Melkersson-Rosenthal Syndrome (MRS) is a rare neurological disorder. It is characterized by:
- Swelling of face and lips
- Recurring paralysis of face
- Furrowed dorsum of the tongue, i.e, tongue with numerous furrows or grooves on the dorsal surface
The onset of this syndrome is in childhood or early adolescence. It may recur intermittently, after the recurrent attacks the swelling may increase. This swelling can also become permanent. The person having recurring attack of MRS may have hard, cracked and fissured lip with a reddish-brown discoloration.
The cause of MRS is yet not known. It is seen 3 times more in females than in males. Prevalence of this syndrome is approximately 0.08%.
Treatment of MRS: Symptomatic treatment of MRS is done with nonsteroidal anti-inflammatory drugs (NSAIDs). Corticosteroids, antibiotics and immunosuppressants are used to reduce swelling. Surgery is opted only to relieve pressure on the facial nerves. Massage and electrical stimulation are the others procedures employed in the treatment of MRS.

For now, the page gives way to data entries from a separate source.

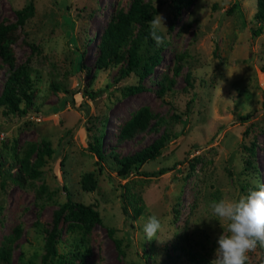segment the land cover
Returning <instances> with one entry per match:
<instances>
[{
	"label": "rangeland",
	"instance_id": "1",
	"mask_svg": "<svg viewBox=\"0 0 264 264\" xmlns=\"http://www.w3.org/2000/svg\"><path fill=\"white\" fill-rule=\"evenodd\" d=\"M130 1L0 0V25L8 27L0 90L9 65L23 63L33 92L23 114L0 106V247L9 246L0 264H41L52 212L66 198L95 204L100 222L84 234L61 221V258L45 264H211L227 222L215 220L210 205L264 184V22L254 34L256 0H142L167 28L159 62L142 79L138 68L123 75L121 59L95 64L101 33ZM29 2L33 11L20 26L14 10ZM149 51L142 48L141 57ZM130 85L142 89L127 92ZM140 109L146 126L120 139ZM99 133L100 160L90 148ZM162 133L168 139L159 154L139 167L166 168L159 175L122 174L108 153H130ZM44 139L52 153L31 178L17 160ZM85 173L93 175L92 192L81 189ZM126 190L141 202L140 214L129 205L122 212ZM150 215L162 221V242L144 239ZM246 256L245 264H264V247Z\"/></svg>",
	"mask_w": 264,
	"mask_h": 264
},
{
	"label": "trees",
	"instance_id": "2",
	"mask_svg": "<svg viewBox=\"0 0 264 264\" xmlns=\"http://www.w3.org/2000/svg\"><path fill=\"white\" fill-rule=\"evenodd\" d=\"M232 9L233 7L226 10V12H230ZM32 11L33 6L31 2L20 9L14 10L18 25H23L24 20L27 16L31 15ZM154 13V7L149 2H143L142 0H131L125 10L116 11L100 35L95 64L104 67L121 59L124 61V65L121 68L123 75H128L135 68L139 69V79L149 74L152 68L157 65L160 58L159 47H155V42L149 37L148 21L152 19ZM253 19L257 25L252 29L253 33H260L264 22V0H256ZM7 30L8 27L0 25V55L2 53L1 50L4 49L1 44L4 41V35ZM145 47L149 48L150 51L142 58L140 51ZM152 47L153 49H150ZM27 69V66L23 63L14 66L9 65L7 75L0 90V106L4 108L5 113L23 114L26 111L25 109L30 105L33 94L32 79ZM187 78L188 75L185 76L186 81ZM124 89L127 92H135L142 89V86L130 85ZM21 103H23V107L19 106ZM148 118L149 115L145 109L138 110L123 124L118 137L120 139L131 137L135 131L142 130L146 126ZM101 138V133L94 135L90 144L91 151L98 160L102 159L104 154ZM167 139V134L162 133L145 146L130 153L120 154L114 150H108V153L122 174L135 172L143 176H156L165 172L166 168L143 172L139 170V167L143 163L154 159ZM51 153L52 149L49 141L45 139L41 140L39 145H31L24 151L23 156L17 160L18 167L27 176L35 178L40 174L39 167L44 164L45 156L50 157ZM31 154H33V159L29 161ZM80 185L83 191L92 192L95 188L92 173L83 174ZM120 197L122 202L121 210L125 215L128 214L127 205L130 206L131 212L135 215L140 214L142 204L135 195L129 194V191L126 190L120 194ZM61 221L67 223L69 230L79 229L85 234L91 230L95 223L100 222V215L96 210L95 204H84L69 198L61 202L52 212L50 226L45 233L43 252L39 257L41 264H45L53 258H61L55 248L58 226ZM106 231L119 250L120 240L113 236V229L108 227ZM8 255L9 246H1L0 261L2 260L6 263ZM187 255L190 261H200L194 256V253H188Z\"/></svg>",
	"mask_w": 264,
	"mask_h": 264
},
{
	"label": "clouds",
	"instance_id": "3",
	"mask_svg": "<svg viewBox=\"0 0 264 264\" xmlns=\"http://www.w3.org/2000/svg\"><path fill=\"white\" fill-rule=\"evenodd\" d=\"M148 29L149 37L157 47L161 46L167 32L163 15L153 16L148 21ZM210 207L215 220L220 224L221 221L227 222L226 232L223 229V234L217 239L218 247L211 264H245L246 253L258 245L264 247V184H260L257 190L240 195L238 200H221L213 202ZM162 230L161 219L150 215L143 225L144 239L162 242L159 239Z\"/></svg>",
	"mask_w": 264,
	"mask_h": 264
}]
</instances>
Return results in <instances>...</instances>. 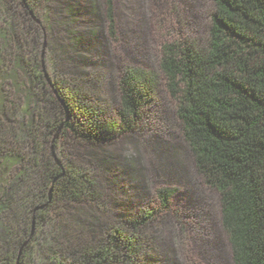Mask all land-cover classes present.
Listing matches in <instances>:
<instances>
[{"label": "trees", "instance_id": "trees-1", "mask_svg": "<svg viewBox=\"0 0 264 264\" xmlns=\"http://www.w3.org/2000/svg\"><path fill=\"white\" fill-rule=\"evenodd\" d=\"M63 3L0 0V264L149 263L150 228L177 188L157 190L159 209L87 220V206L107 207L105 187L67 149L145 130L160 73L196 170L220 195L233 264H264V0H214L206 44H164L160 73L127 66L117 106L92 91L100 75L66 65L56 34L77 11L63 16ZM101 9L116 39L115 0H92Z\"/></svg>", "mask_w": 264, "mask_h": 264}, {"label": "rangeland", "instance_id": "rangeland-1", "mask_svg": "<svg viewBox=\"0 0 264 264\" xmlns=\"http://www.w3.org/2000/svg\"><path fill=\"white\" fill-rule=\"evenodd\" d=\"M55 1L65 2L63 16L71 7L77 11L61 28L63 35L60 31L56 34L65 48L66 65L82 74L100 75L99 87L92 91H98L101 101L112 106L118 104L117 82L127 66L160 73L164 44L205 45L215 8L214 0H115V39L102 18V9L96 15L92 11V0ZM160 75L145 130L107 143L68 146L74 161L92 163L105 187L107 207L100 212L87 206L86 219L95 216L107 223L142 208L159 209L157 190L174 187L177 193L171 208L159 213L150 228L157 243L148 264H233L228 235L221 224L220 195L199 176L181 134L177 100ZM14 171L10 168L8 172ZM3 179L0 172V184Z\"/></svg>", "mask_w": 264, "mask_h": 264}, {"label": "water", "instance_id": "water-1", "mask_svg": "<svg viewBox=\"0 0 264 264\" xmlns=\"http://www.w3.org/2000/svg\"><path fill=\"white\" fill-rule=\"evenodd\" d=\"M33 232H34V226H33Z\"/></svg>", "mask_w": 264, "mask_h": 264}]
</instances>
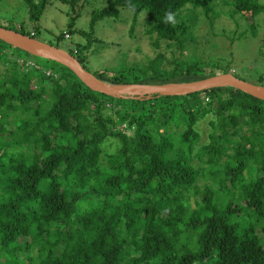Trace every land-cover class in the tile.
Instances as JSON below:
<instances>
[{"label":"trees","instance_id":"trees-1","mask_svg":"<svg viewBox=\"0 0 264 264\" xmlns=\"http://www.w3.org/2000/svg\"><path fill=\"white\" fill-rule=\"evenodd\" d=\"M24 2L33 34L1 26L37 38L47 0ZM224 7L244 18L264 11L256 0H107L78 32L92 38L99 20L125 8L136 22L148 10L146 32L178 55L94 74L113 84L201 80L232 72L185 57L200 17L213 26ZM79 47L71 54L87 69ZM11 48L0 39V264H264V100L229 86L116 98Z\"/></svg>","mask_w":264,"mask_h":264},{"label":"rangeland","instance_id":"rangeland-1","mask_svg":"<svg viewBox=\"0 0 264 264\" xmlns=\"http://www.w3.org/2000/svg\"><path fill=\"white\" fill-rule=\"evenodd\" d=\"M256 1L264 4V0ZM106 2L107 0H78L72 8L69 3L61 0H47L37 24L38 28H35L37 38L59 45L70 53L76 44L79 45L84 64L92 73H98L99 70L103 72L106 68L116 69L125 62L141 63L160 51H166L169 58L172 54L178 55L177 51L172 53L167 49L164 41L160 46H156L154 38L146 32L148 10L139 13L135 22L133 11L121 9L118 17L107 16L99 20L92 38L90 35H81L78 32L80 29L90 31L92 11L101 9ZM230 9V7L222 8L223 12L215 19L213 26L203 16L200 17L193 30L195 42H192L191 47L187 49L185 57L191 54L197 55L208 63L206 71L213 69L211 63H220L231 68V73L239 78L258 85L264 84V11L256 16L244 18L240 15L232 16ZM73 17H75L71 28L73 34L67 37L66 33H69V24ZM132 24L135 25L133 31H130ZM0 25L16 29L24 25L25 29L32 33L34 24L29 20L28 6L24 0H0ZM65 30H67L65 38L58 40L59 35ZM89 39L91 45L87 47ZM14 48L11 49L16 51V55H23L45 67H58L55 65L58 62L49 59L47 62ZM214 72L218 74L219 70L214 68ZM199 130L201 143L208 142L212 130L208 119L201 121ZM114 143L111 140L105 149L114 152L116 149Z\"/></svg>","mask_w":264,"mask_h":264},{"label":"water","instance_id":"water-1","mask_svg":"<svg viewBox=\"0 0 264 264\" xmlns=\"http://www.w3.org/2000/svg\"><path fill=\"white\" fill-rule=\"evenodd\" d=\"M0 39L34 56L58 62L69 68L91 90L116 98L153 95H188L218 87H234L264 100V85L251 83L232 73H220L201 80L164 84H113L88 71L68 50L0 25Z\"/></svg>","mask_w":264,"mask_h":264},{"label":"clouds","instance_id":"clouds-1","mask_svg":"<svg viewBox=\"0 0 264 264\" xmlns=\"http://www.w3.org/2000/svg\"><path fill=\"white\" fill-rule=\"evenodd\" d=\"M167 20H169V21H171V20H172V17H171V15H168V16H167Z\"/></svg>","mask_w":264,"mask_h":264},{"label":"built area","instance_id":"built-area-1","mask_svg":"<svg viewBox=\"0 0 264 264\" xmlns=\"http://www.w3.org/2000/svg\"><path fill=\"white\" fill-rule=\"evenodd\" d=\"M32 34H33V32H32ZM66 36L69 37V34L67 33Z\"/></svg>","mask_w":264,"mask_h":264}]
</instances>
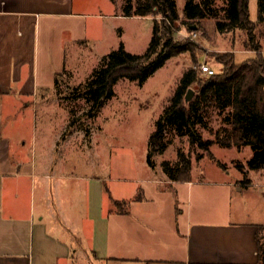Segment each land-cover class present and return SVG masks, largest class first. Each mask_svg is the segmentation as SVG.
<instances>
[{"label":"crops","instance_id":"obj_1","mask_svg":"<svg viewBox=\"0 0 264 264\" xmlns=\"http://www.w3.org/2000/svg\"><path fill=\"white\" fill-rule=\"evenodd\" d=\"M73 8L0 0V264H259L264 224L233 189L247 184L162 176L145 182L143 199L122 197L119 213L107 179L67 173L58 140L39 158L34 133L25 140L29 115L6 114L40 87L42 19H67Z\"/></svg>","mask_w":264,"mask_h":264},{"label":"rangeland","instance_id":"obj_2","mask_svg":"<svg viewBox=\"0 0 264 264\" xmlns=\"http://www.w3.org/2000/svg\"><path fill=\"white\" fill-rule=\"evenodd\" d=\"M214 1L217 7L224 5L223 0ZM185 3L186 0H177L182 20ZM122 6L123 0H74V16L47 22L42 19L37 46L40 87L34 97L21 100L13 110L6 109V114L29 115L24 120L25 140L34 133L39 158L47 143L58 140L67 173L107 179L109 199L112 197L121 204L115 205L117 210L128 207L122 197L127 200L135 193L140 194L148 186L146 181L167 178L161 164L165 160L177 161V151L182 148L191 157L192 178L213 184L247 182L249 190L233 189L243 206L260 216L264 224V170L243 173L238 167L241 164L246 167L252 154L250 148L239 151L214 146L208 153L198 147L191 149L187 137H176L165 154L154 155L156 167L149 164L150 139L185 72L207 64L220 73L223 66L216 60V53L233 52L237 63L254 57L245 51V32L222 34L212 19L199 21L203 33H190L181 27L176 38L190 39L199 45L196 65L193 54L187 53L168 60L143 84L122 79L114 86V95L91 111L93 115L88 114L90 104L72 98L74 89L85 87L110 53L121 47L133 55L147 52L153 37V17H124ZM249 9L251 20L256 22L258 0H250ZM256 35L264 48V26L258 27ZM220 126V117L213 116L210 129L216 131ZM197 129L205 140L213 138L211 131ZM199 154L203 156L201 159H197ZM260 234L264 243L263 228Z\"/></svg>","mask_w":264,"mask_h":264},{"label":"trees","instance_id":"obj_3","mask_svg":"<svg viewBox=\"0 0 264 264\" xmlns=\"http://www.w3.org/2000/svg\"><path fill=\"white\" fill-rule=\"evenodd\" d=\"M223 1L224 5L217 7L214 0H186L182 20L177 0H123L122 16L153 17V37L147 52L133 55L121 47L110 53L86 86L74 89L71 94L72 98L83 99L90 104L88 114L93 115L91 111L114 95V86L122 79L143 84L168 60L187 53L193 54L194 65L199 63L196 59L197 42L176 38L181 27L190 33H203L199 21L212 19L222 34L238 30L245 32V51L253 53L254 57L237 63L233 52L216 53V60L223 66L220 73L207 76L200 66L185 72L165 115L157 124V131L150 139L152 155L149 156V164L152 167H156L154 155L165 154L174 138L187 137L191 149L198 147L208 153L214 146L239 151L250 148L252 154L246 167L242 164L238 167L243 173L264 170V56L263 46L256 35L258 27L264 26V0H258L256 22L251 20L250 0ZM189 89L195 90L196 96L186 103ZM215 115L220 117L221 126L213 131L210 122ZM198 127L211 131L213 138L205 140ZM202 157L199 154L197 159ZM161 168L170 181L191 180V157L182 148L177 151V161L165 160ZM141 199L143 196L140 193L136 200ZM114 205L119 207L121 204L116 201ZM118 212L124 213L125 209H118ZM258 242L259 264H264V243L259 238Z\"/></svg>","mask_w":264,"mask_h":264},{"label":"built area","instance_id":"obj_4","mask_svg":"<svg viewBox=\"0 0 264 264\" xmlns=\"http://www.w3.org/2000/svg\"><path fill=\"white\" fill-rule=\"evenodd\" d=\"M203 74L207 75V76H213L216 74V72L207 64H202L200 66Z\"/></svg>","mask_w":264,"mask_h":264},{"label":"water","instance_id":"obj_5","mask_svg":"<svg viewBox=\"0 0 264 264\" xmlns=\"http://www.w3.org/2000/svg\"><path fill=\"white\" fill-rule=\"evenodd\" d=\"M194 29H196V27H194ZM195 96H196V91L193 89H189L185 97L186 103L191 102Z\"/></svg>","mask_w":264,"mask_h":264}]
</instances>
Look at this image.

Melkersson-Rosenthal Syndrome and Research:
Much research is done aiming at getting more information of this disorder. Some are to find the ways to treat and some are to prevent. Studies are also done on how to deal with patients suffering the syndrome. One of the study done by the Department of Anesthesiology, Kocaeli University, Turkey connects allergy to the disease.
According to the study the patients with MRS need special management of anesthesia. It is found that this syndrome may cause drug allergy and angioedema. In anesthetic management skin tests and immunological blood tests are done to know the administration of anesthesia, in order to avoid hypersensitivity to anesthetic drugs. Patients with Melkersson-Rosenthal Syndrome need extra care to avoid allergic reactions caused by drugs and other factors such as body temperature and room temperature.